The album was regarded as an artistic success, but the musical changes that began on its release in 1972 marked the start of a fall in Santana's commercial popularity. In a 2013 interview, drummer and album co-producer Michael Shrieve recalled that Columbia Records president Clive Davis, upon first hearing the finished album, told Santana he was committing "career suicide."

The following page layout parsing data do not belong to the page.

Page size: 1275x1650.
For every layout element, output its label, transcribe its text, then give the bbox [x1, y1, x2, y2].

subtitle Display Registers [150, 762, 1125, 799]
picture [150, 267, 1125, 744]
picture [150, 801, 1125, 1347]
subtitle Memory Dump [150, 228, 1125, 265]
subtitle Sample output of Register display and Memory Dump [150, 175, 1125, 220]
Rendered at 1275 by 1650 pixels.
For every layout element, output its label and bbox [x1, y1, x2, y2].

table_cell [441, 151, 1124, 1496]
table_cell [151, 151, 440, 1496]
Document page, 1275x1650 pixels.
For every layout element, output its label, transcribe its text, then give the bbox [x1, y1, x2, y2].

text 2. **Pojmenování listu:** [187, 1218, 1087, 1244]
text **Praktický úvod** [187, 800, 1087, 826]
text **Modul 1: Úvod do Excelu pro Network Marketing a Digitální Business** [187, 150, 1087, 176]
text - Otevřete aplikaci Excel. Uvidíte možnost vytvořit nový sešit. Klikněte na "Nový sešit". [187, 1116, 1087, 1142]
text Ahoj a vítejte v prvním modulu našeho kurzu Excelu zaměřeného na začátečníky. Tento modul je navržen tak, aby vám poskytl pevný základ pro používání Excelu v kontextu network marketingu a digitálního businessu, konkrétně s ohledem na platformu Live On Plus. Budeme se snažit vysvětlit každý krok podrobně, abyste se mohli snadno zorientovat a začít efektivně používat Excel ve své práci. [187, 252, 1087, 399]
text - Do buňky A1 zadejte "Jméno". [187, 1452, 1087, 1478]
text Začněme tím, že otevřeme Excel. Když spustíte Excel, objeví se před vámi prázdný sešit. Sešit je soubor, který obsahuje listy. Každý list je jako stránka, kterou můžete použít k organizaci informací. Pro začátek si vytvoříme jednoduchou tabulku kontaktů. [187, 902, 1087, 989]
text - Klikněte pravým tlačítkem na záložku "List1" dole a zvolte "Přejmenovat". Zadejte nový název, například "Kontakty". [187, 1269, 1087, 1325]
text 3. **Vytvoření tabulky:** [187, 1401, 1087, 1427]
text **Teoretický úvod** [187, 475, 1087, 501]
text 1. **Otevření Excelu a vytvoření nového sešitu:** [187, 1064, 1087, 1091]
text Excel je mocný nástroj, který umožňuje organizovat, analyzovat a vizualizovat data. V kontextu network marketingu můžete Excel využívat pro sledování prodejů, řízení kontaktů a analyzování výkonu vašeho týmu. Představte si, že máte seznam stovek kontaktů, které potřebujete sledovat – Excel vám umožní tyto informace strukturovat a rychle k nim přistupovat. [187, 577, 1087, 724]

A 1976 review in Rolling Stone by Ralph Gleason said the album affirmed and "speaks directly to the universality of man, both in the sound of the music and in the vocals." Caravanserai was also voted number 609 in the third edition of Colin Larkin's All Time Top 1000 Albums (2000).

Professional ratings
Review scores
| Source | Rating |
| AllMusic | Star Half star |
| Christgau's Record Guide | B− |
| Rolling Stone | (not rated) |
| The Rolling Stone Album Guide | Star |
| Encyclopedia of Popular Music | Star |
| Pitchfork | 8.8/10 |

== Track listing ==

On the Q8 quad version, "Song of the Wind" and "La Fuente del Ritmo"—the next to last tracks on each side of the LP—were traded to even the timing for the tape.

Side one
| No. | Title | Writer(s) | Length |
|---|---|---|---|
| 1. | "Eternal Caravan of Reincarnation" (instrumental) | Tom Rutley, Neal Schon, Michael Shrieve | 4:28 |
| 2. | "Waves Within" (instrumental) | Doug Rauch, Gregg Rolie, Carlos Santana | 3:54 |
| 3. | "Look Up (To See What's Coming Down)" (instrumental) | Rauch, Rolie, Santana | 3:00 |
| 4. | "Just in Time to See the Sun" | Rolie, Santana, Shrieve | 2:18 |
| 5. | "Song of the Wind" (instrumental) | Rolie, Santana, Schon | 6:04 |
| 6. | "All the Love of the Universe" | Santana, Schon | 7:40 |

Side two
| No. | Title | Writer(s) | Length |
|---|---|---|---|
| 7. | "Future Primitive" (instrumental) | José Areas, Mingo Lewis | 4:12 |
| 8. | "Stone Flower" | Antônio Carlos Jobim (music) Santana, Shrieve (lyrics) | 6:15 |
| 9. | "La Fuente del Ritmo" (instrumental) | Mingo Lewis | 4:34 |
| 10. | "Every Step of the Way" (instrumental) | Shrieve | 9:05 |
| Total length: |  |  | 51:33 |

== Personnel ==
- Carlos Santana – lead guitar (2–4, 8, 9), guitar (5, 6, 10), vocals (4, 6, 8), percussion (1, 8)
- Neal Schon – guitar (1, 3–6, 8–10)
- Gregg Rolie – organ (2–6, 8–10), electric piano (6), vocals (4), piano
- Douglas Rauch – bass (2–6), guitar (2–3)
- Michael Shrieve – drums (1–6, 8–10), percussion, vocals (8)
- José "Chepito" Areas – percussion, congas (7), timbales (2–4, 6–7, 9–10), bongos (8)
- James Mingo Lewis – percussion (1, 8–9), congas (2–10), bongos (7), vocals (6), acoustic piano (9)
- Douglas Rodrigues – guitar (2)
- Wendy Haas – piano (1, 8)
- Tom Rutley – acoustic bass (1, 6, 8–10)
- Armando Peraza – percussion (8), bongos (9)
- Hadley Caliman – saxophone intro (1), flute (10)
- Rico Reyes – vocals (6)
- Lenny White – castanets (6)
- Tom Coster – electric piano (9)
- Tom Harrell – orchestra arrangement (10)

=== Production ===
- Produced by Carlos Santana & Mike Shrieve
- Recorded & engineered by Glen Kolotkin & Mike Larner
- Recorded at Columbia Studios, San Francisco, California March, April, & May 1972
 April 6, recorded All the Love of the Universe

==Charts==

===Weekly charts===

| Chart (1972–1973) | Peak position |
|---|---|
| Australian Albums (Kent Music Report) | 16 |
| Canada Top Albums/CDs (RPM) | 6 |
| Dutch Albums (Album Top 100) | 3 |
| Finnish Albums (The Official Finnish Charts) | 3 |
| German Albums (Offizielle Top 100) | 13 |
| Italian Albums (Musica e Dischi) | 3 |
| Norwegian Albums (VG-lista) | 10 |
| Spanish Albums (AFE) | 1 |
| UK Albums (Official Charts) | 6 |
| US Billboard Top LP's & Tape | 8 |
| US Best Selling Soul LP's (Billboard) | 6 |

===Year-end charts===

| Chart (1973) | Position |
|---|---|
| German Albums (Offizielle Top 100) | 41 |

==Certifications==

| Region | Certification | Certified units/sales |
| Canada (Music Canada) | Gold | 50,000^{^} |
| France (SNEP) | Gold | 100,000^{*} |
| United States (RIAA) | Platinum | 1,000,000^{^} |
^{*} Sales figures based on certification alone. ^{^} Shipments figures based on certification alone.